İSTANBUL - İHSAN EL-FAKİH (AA) - Husilerin geçen çarşamba Babu'l Mendeb Boğazı'nda Suudi Arabistan'a ait 2 petrol gemisini hedef alan saldırısı bölgede gerginliği tırmandırdı.

Riyad yönetimi, saldırının ardından Babu'l Mandeb Boğazı'nda güvenlik sağlanıncaya kadar petrol sevkiyatının geçici olarak durdurulduğunu açıkladı.

ABD ile İran arasında yaşanan karşılıklı sözlü tehditlerin dozu da geçen haftalarda arttı. İran Cumhurbaşkanı Hasan Ruhani, 22 Temmuz'da yaptığı açıklamada, ülkesine yönelik yaptırım politikası izleyen ABD yönetimini "Aslanın kuyruğuyla oynamayın" diyerek tehdit etmişti.

Ruhani ayrıca, ABD'yi Hürmüz Boğazı'nı kapatmakla tehdit etmiş ve "Bizim pek çok boğazımız var, Hürmüz de bunlardan biri." demişti.

İran Devrim Muhafızları Ordusu komutanlarından Kasım Süleymani de bu karşılıklı "tehdit hattına" dahil olmuş ve "Kızıldeniz'in artık ABD için güvenli olmadığını" söylemişti.

Füzeler ve mayınlar

Husiler Babu'l Mendeb Boğazı'ndaki deniz trafiğini engelleme tehdidini sürekli olarak kullanıyor.

Husiler geçen nisan ayında, bir Suudi Arabistan petrol tankerine füze atmış, mayıs ayında da Yemen'e 50 bin ton buğday taşıyan bir Türk yük gemisini hedef almıştı.

Örgütün lideri Abdulmelik el-Husi, Yemen'e yönelik saldırılara karışan Suudi Arabistan öncülüğündeki koalisyon gücüne destek veren ülkelerin limanlarına ulaşabilecek uzun menzilli füzeleri olduğunu iddia etmişti.

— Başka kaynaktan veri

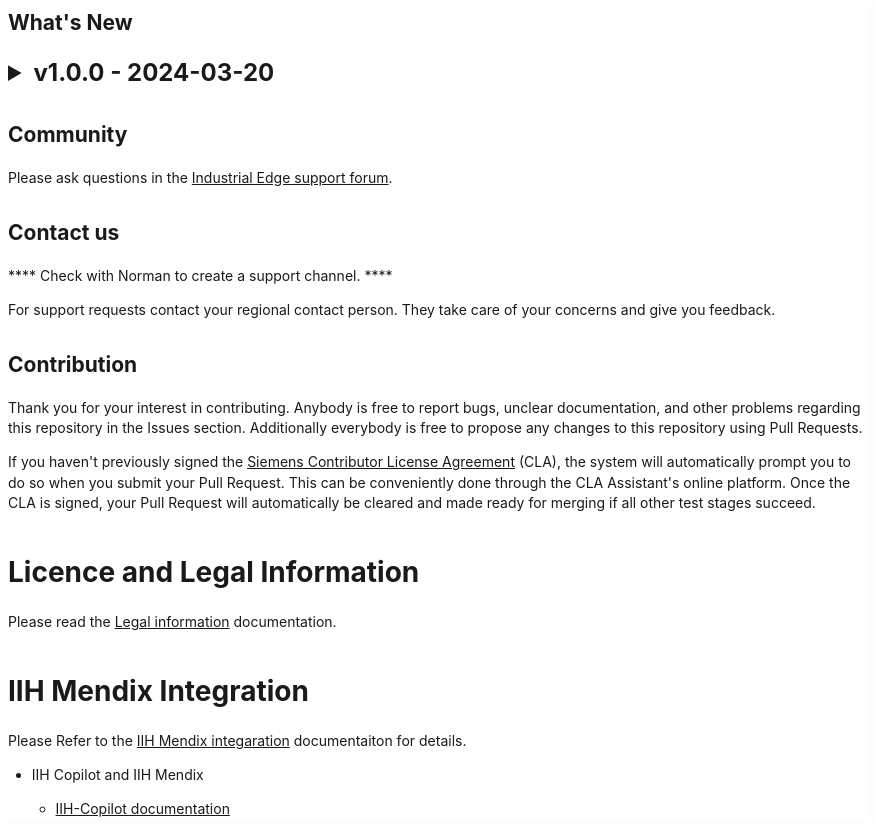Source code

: 
## What's New

<details><summary style="font-weight: bold; font-size: x-large;">v1.0.0 - 2024-03-20</summary></details>

## Community

Please ask questions in the [Industrial Edge support forum](https://forum.industrial-edge.siemens.cloud/).

## Contact us

**** Check with Norman to create a support channel. ****

For support requests contact your regional contact person. They take care of your concerns and give you feedback.

## Contribution

Thank you for your interest in contributing. Anybody is free to report bugs, unclear documentation, and other problems regarding this repository in the Issues section.
Additionally everybody is free to propose any changes to this repository using Pull Requests.

If you haven't previously signed the [Siemens Contributor License Agreement](https://cla-assistant.io/industrial-edge/) (CLA), the system will automatically prompt you to do so when you submit your Pull Request. This can be conveniently done through the CLA Assistant's online platform. Once the CLA is signed, your Pull Request will automatically be cleared and made ready for merging if all other test stages succeed.

# Licence and Legal Information

Please read the [Legal information](LICENSE.md) documentation.

# IIH Mendix Integration

Please Refer to the  [IIH Mendix integaration](./docs/001_pages/home/09_iih_mendix_integration/09-IIH-mendix.md) documentaiton for details.


- IIH Copilot and IIH Mendix

   - [IIH-Copilot documentation](./00-What-is-SDK.md)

Husilere ait tekneler Temmuz 2017'de, Eritre'deki Asab Limanı'ndan gelen bir savaş gemisini Yemen'in batı sahili açıklarındayken hedef almıştı. Husiler Ekim 2016'da da Babu'l Mendeb Boğazı yakınlarında ABD'ye ait bir savaş gemisine füze fırlatmış, ABD deniz kuvvetleri de Husilerin kontrolündeki bölgelerde bulunan 3 radar istasyonuna seyir füzesi fırlatarak saldırıya karşılık vermişti.

Husiler ayrıca, Yemen'in batı sahilinde kontrolü altındaki bölgelere deniz mayını yerleştirmiş ve pek çok defa patlayıcı yüklü insansız deniz aracı kullanmıştı.